Coming home to modern Japan. An Orphic dialogue between Japan and the West in H. Murakami’s Norwegian Wood.
In: The IAFOR Journal on Literature and Librarianship, Vol. 2, No. 2: pp. 33-52
This article addresses the debate on the ‘Japanese identity’ of Norwegian Wood, which—though popular—is often conducted in an intuitive fashion. I try to find a way out by looking more thoroughly into the Orphic legacy of the novel than has been done up to now by Japanese scholars. First of all, my purpose is to extend the intertextual reading by bringing into the equation the Japanese version of the Orpheus tale. A comparative analysis can thus trace the author’s more-or-less unconscious cultural influences from Japan (the myth of Izanagi) and the West (Orpheus). Furthermore, I take into account the novel’s love triangles, which connect the two intertexts. In short, I see the novel’s identity as a transformative one. Murakami’s Orpheus—the love-stricken Tōru—tracks across the Greek/Western parameters of the Orphic myth (i.e., the triumph of death and individuality) after his descent into the ‘Underworld’ of Ami Hostel but finally sails back to Japanese home waters, as it were, when he decides to look forward to life and love (Midori).
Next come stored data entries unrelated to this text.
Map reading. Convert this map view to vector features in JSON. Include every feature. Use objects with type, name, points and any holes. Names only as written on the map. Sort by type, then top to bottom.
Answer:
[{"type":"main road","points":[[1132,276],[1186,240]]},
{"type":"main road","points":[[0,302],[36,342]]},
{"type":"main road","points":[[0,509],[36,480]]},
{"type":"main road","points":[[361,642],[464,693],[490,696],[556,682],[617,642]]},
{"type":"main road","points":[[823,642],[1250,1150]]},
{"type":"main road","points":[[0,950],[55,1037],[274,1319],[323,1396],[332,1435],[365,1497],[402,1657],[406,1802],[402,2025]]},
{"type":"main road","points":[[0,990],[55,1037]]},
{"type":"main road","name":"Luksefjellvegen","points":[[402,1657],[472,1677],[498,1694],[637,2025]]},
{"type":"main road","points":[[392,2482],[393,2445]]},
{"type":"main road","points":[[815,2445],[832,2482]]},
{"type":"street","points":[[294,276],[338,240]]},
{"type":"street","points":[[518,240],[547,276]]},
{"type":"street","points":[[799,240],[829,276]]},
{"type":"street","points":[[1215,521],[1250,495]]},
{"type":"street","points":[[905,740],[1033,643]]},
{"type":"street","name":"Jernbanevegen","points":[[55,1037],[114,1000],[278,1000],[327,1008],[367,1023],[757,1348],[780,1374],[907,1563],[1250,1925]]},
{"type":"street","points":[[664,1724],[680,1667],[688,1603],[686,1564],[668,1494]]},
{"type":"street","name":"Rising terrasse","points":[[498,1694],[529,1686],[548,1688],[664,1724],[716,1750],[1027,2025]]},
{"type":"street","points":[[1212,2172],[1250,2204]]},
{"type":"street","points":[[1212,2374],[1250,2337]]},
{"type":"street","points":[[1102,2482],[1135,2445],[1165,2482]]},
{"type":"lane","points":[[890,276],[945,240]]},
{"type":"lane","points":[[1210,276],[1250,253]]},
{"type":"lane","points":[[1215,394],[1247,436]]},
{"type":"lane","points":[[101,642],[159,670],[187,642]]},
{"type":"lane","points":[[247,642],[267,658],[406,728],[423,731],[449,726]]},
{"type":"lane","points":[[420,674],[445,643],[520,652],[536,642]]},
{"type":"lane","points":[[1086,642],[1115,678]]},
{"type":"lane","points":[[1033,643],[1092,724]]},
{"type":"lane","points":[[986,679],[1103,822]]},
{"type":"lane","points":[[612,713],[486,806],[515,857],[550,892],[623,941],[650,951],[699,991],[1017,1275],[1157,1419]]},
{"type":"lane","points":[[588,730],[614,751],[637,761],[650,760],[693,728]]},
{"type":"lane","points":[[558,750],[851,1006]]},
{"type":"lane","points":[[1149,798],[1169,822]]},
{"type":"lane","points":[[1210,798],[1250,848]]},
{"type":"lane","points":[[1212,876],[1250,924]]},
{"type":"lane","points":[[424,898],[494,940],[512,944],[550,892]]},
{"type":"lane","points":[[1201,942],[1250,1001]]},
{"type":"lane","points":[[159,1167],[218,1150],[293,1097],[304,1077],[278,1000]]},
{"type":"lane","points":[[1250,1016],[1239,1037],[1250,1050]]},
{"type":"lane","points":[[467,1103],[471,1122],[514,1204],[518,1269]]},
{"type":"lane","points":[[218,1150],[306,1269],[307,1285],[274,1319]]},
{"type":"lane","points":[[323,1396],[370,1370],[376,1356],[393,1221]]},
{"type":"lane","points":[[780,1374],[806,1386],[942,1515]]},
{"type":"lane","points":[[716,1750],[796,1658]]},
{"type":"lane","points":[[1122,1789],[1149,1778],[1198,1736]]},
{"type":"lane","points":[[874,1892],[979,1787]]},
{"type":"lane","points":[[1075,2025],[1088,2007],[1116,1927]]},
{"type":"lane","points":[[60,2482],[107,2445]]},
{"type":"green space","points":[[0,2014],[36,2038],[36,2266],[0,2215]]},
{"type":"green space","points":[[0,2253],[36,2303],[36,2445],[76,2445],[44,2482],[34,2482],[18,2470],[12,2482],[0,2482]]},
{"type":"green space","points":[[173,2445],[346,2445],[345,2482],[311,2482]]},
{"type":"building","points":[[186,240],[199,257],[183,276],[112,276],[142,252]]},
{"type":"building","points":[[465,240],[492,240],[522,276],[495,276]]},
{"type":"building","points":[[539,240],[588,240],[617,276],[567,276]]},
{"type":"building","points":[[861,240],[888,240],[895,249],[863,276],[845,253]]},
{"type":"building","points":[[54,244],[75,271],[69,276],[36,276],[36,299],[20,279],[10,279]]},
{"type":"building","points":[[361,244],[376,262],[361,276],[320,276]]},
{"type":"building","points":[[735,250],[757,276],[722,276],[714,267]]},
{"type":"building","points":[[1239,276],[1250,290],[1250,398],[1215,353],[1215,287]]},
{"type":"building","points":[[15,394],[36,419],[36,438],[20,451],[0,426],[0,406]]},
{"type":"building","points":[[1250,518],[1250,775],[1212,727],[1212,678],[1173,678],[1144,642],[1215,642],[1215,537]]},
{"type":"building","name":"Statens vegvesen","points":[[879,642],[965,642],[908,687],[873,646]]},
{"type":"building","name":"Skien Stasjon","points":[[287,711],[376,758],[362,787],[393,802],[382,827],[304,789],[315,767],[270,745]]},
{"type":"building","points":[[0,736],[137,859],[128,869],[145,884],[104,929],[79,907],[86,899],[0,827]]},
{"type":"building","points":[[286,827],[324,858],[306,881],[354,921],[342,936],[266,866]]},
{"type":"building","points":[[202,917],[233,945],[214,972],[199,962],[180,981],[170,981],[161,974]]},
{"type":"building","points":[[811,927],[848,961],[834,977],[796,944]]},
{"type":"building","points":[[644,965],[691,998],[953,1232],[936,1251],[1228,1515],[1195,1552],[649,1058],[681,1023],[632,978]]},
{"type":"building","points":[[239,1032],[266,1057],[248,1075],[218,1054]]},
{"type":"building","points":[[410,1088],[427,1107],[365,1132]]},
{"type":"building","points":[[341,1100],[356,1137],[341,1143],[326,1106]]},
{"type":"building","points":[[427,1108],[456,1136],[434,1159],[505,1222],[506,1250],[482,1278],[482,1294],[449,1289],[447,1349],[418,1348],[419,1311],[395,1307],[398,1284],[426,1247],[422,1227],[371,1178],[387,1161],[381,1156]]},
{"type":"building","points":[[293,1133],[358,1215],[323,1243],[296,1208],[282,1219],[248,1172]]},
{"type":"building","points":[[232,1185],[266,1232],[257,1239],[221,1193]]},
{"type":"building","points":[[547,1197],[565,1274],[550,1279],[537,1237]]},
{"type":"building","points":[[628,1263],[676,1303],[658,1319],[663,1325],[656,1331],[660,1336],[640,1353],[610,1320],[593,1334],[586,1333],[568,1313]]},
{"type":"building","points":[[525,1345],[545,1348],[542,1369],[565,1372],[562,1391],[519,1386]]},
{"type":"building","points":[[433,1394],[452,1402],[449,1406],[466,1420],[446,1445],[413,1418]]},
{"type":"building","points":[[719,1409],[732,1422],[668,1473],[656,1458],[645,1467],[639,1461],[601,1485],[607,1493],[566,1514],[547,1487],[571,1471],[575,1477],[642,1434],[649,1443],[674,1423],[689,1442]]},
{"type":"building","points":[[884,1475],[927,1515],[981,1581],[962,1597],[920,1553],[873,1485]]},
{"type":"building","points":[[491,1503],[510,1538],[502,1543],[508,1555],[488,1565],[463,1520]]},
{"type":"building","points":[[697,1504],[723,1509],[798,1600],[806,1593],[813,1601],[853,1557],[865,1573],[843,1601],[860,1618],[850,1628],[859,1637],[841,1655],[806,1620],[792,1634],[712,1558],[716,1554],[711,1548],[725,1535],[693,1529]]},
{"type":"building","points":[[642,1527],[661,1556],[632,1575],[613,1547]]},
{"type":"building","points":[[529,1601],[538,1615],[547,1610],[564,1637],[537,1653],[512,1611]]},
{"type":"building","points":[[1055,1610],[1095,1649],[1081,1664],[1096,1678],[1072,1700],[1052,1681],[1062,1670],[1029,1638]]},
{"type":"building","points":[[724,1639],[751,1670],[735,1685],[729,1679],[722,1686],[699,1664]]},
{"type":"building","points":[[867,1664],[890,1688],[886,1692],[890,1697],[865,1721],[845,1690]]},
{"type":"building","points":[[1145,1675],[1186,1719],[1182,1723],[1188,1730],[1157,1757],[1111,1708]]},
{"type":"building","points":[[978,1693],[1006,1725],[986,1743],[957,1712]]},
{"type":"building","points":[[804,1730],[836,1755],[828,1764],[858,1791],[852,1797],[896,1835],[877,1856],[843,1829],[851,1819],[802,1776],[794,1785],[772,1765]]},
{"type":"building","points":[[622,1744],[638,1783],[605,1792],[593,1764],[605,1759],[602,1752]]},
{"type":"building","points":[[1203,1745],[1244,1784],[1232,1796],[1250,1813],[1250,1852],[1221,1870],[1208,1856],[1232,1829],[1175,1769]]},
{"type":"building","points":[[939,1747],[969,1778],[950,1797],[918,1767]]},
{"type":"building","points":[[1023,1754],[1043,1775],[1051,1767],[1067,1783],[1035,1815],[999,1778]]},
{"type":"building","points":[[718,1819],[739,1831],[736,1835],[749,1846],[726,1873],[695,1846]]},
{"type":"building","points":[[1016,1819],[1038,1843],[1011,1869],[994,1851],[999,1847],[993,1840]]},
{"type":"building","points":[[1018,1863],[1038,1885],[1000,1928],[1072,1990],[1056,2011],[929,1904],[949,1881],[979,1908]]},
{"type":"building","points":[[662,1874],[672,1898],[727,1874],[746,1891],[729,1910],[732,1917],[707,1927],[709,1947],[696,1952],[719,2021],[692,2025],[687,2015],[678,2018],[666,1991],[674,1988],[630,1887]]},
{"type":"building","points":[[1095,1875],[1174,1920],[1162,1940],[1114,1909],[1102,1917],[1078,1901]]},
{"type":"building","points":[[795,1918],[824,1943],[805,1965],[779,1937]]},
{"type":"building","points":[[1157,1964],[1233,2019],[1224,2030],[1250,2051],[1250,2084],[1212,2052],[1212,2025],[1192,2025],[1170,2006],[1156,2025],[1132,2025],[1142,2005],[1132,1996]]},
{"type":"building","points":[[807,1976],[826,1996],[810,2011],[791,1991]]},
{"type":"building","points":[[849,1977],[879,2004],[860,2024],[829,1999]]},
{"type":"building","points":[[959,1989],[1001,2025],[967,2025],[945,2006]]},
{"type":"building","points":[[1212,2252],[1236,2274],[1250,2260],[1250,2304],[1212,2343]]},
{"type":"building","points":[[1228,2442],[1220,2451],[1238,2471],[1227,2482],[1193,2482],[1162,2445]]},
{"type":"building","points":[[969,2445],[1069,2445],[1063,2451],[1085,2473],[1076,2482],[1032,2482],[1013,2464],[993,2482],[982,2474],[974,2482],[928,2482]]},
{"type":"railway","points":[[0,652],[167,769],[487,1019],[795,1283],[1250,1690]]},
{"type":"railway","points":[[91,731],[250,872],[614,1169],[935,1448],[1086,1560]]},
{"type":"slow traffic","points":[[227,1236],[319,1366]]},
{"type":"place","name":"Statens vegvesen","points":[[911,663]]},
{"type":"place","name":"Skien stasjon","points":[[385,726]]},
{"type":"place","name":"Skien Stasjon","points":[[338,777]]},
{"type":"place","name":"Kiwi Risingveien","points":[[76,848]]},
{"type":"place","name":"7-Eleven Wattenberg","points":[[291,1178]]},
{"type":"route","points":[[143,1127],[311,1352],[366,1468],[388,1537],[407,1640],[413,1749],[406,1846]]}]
Choosing connectedness over alienation like Izanagi, the protagonist of Norwegian Wood—and arguably its dislocated author—leave behind the tempting but disillusioning Western culture. Both achieve this however thanks to one crucial element which is lacking in the Japanese myth and represented in the novel by Reiko: the wondrous power of music/art. The latter is Murakami’s Golden Fleece brought back from the West. Finally I discuss how this enriched state of mind may have altered Murakami’s ‘vague, Japanese’ fictional ‘I’.